Menurut Kementerian Ekonomi, Perdagangan dan Industri, antara April tahun lalu dan Februari tahun ini, 33 fasilitas tenaga surya rusak atau sebagian tanah tersapu oleh hujan lebat. Beberapa perusahaan mengeksploitasi hutan secara berlebihan tanpa memberikan penjelasan yang tepat – sebuah faktor yang menimbulkan kekhawatiran warga.
“Selain ketakutan akan kemungkinan bencana alam, banyak warga juga khawatir dengan dampak negatif fasilitas energi terbarukan terhadap lanskap dan sumber daya wisata,” kata salah satu pemimpin kelompok warga Zenkoku Saiene Mondai Renraku-kai, sebuah penghubung nasional. . komite tentang masalah yang berkaitan dengan energi terbarukan.
Hindari masalah
Dari sudut pandang pemerintah pusat – yang telah menetapkan tujuan untuk mengurangi emisi gas rumah kaca hingga hampir nol pada tahun 2050 – penyebaran fasilitas energi terbarukan merupakan suatu keharusan yang mutlak. Untuk membantu mencegah timbulnya masalah antara warga dan dunia usaha, pada bulan April 2020 pemerintah pusat mewajibkan dunia usaha untuk melakukan analisis dampak lingkungan ketika merencanakan fasilitas tenaga surya skala besar.

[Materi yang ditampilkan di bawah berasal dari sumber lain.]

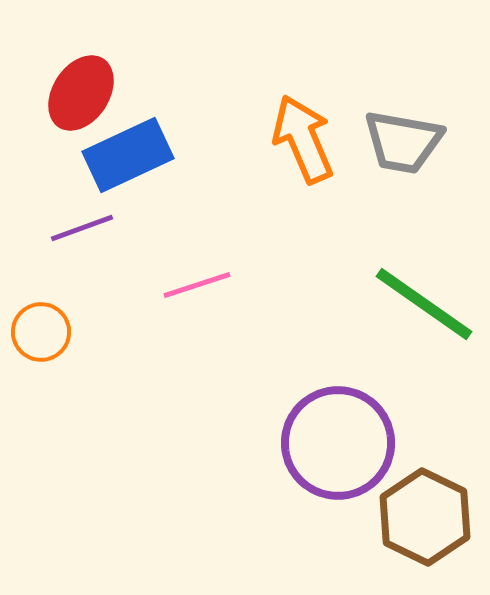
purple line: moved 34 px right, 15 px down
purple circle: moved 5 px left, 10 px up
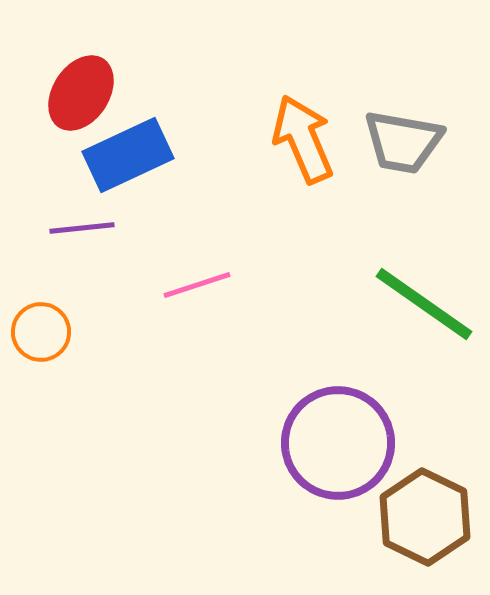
purple line: rotated 14 degrees clockwise
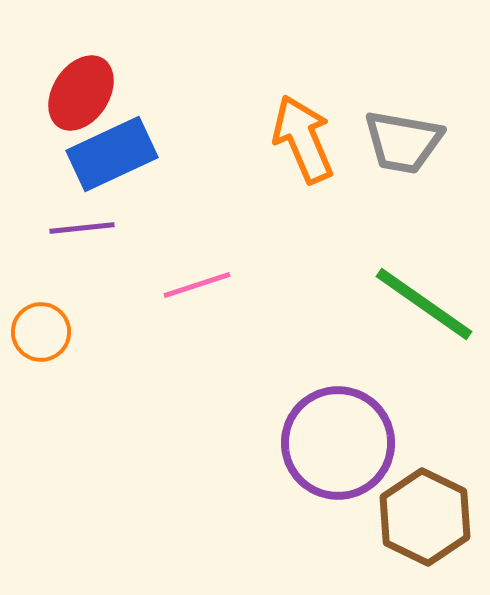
blue rectangle: moved 16 px left, 1 px up
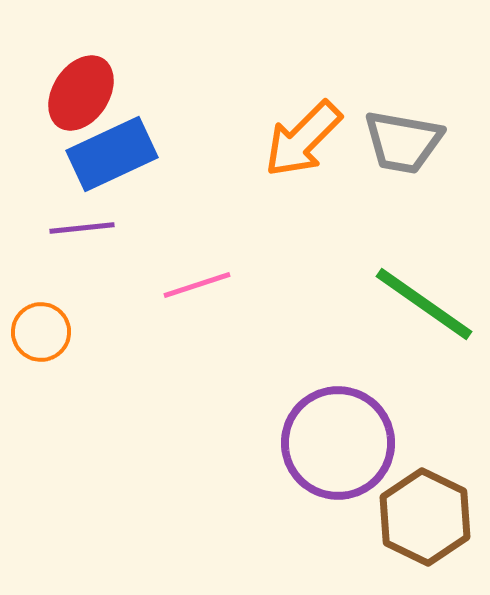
orange arrow: rotated 112 degrees counterclockwise
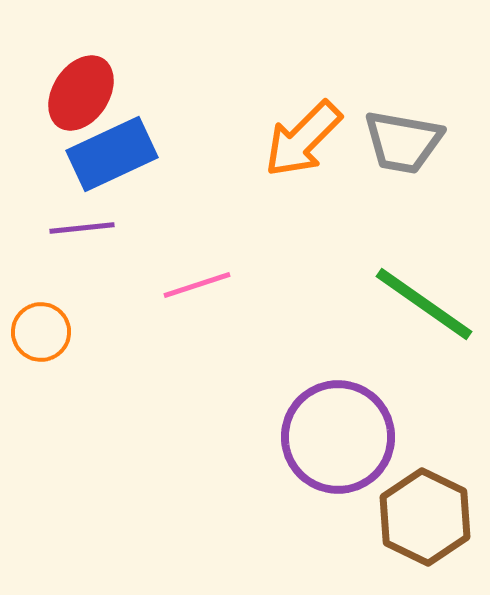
purple circle: moved 6 px up
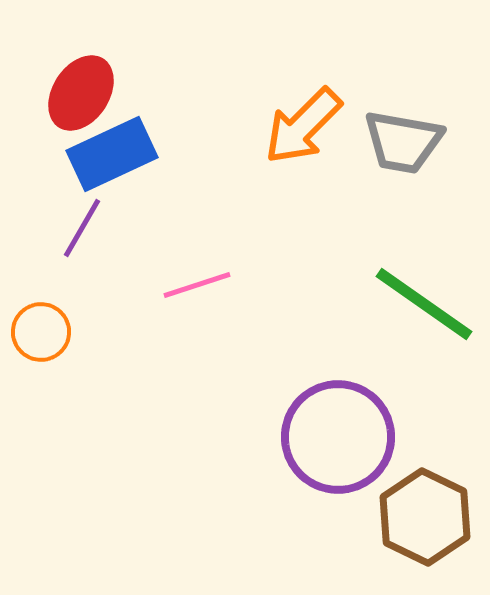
orange arrow: moved 13 px up
purple line: rotated 54 degrees counterclockwise
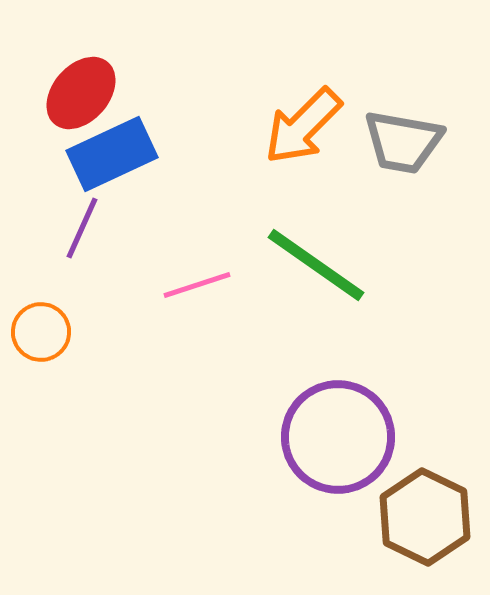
red ellipse: rotated 8 degrees clockwise
purple line: rotated 6 degrees counterclockwise
green line: moved 108 px left, 39 px up
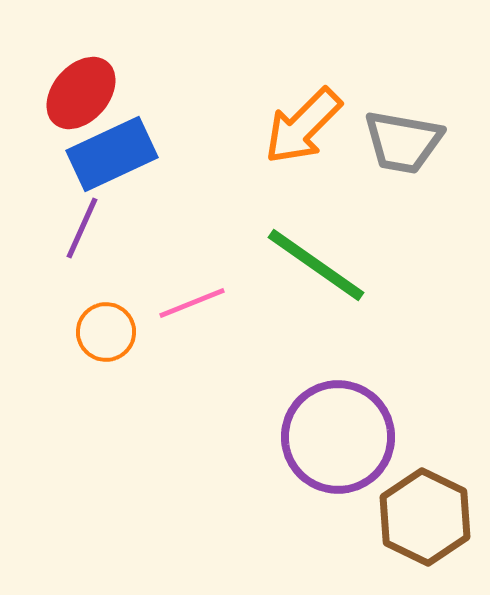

Bulan lalu, panel ahli pemerintah menyusun serangkaian rekomendasi berdasarkan tiga pilar utama: prosedur persetujuan dan persetujuan yang lebih ketat untuk rencana pengembangan pelaku usaha; pemberitahuan wajib terlebih dahulu kepada masyarakat lokal, seperti melalui pertemuan penjelasan; dan pemeriksaan yang lebih ketat di lokasi terhadap fasilitas yang berisiko tinggi menimbulkan bencana.
Pemerintah berencana untuk berupaya mengubah sistem yang ada saat ini berdasarkan rekomendasi panel.
Seorang manajer Lembaga Penelitian Pemerintah Daerah mengatakan: “Di Jepang, sebagian besar fasilitas energi terbarukan dibangun di lereng karena kurangnya lahan datar. Berdasarkan aturan yang berlaku saat ini, kekhawatiran warga tidak ditangani dengan baik. Pemerintah harus melanjutkan upayanya untuk menemukan keseimbangan antara mengurangi ketakutan masyarakat lokal dan mendorong penggunaan energi terbarukan.”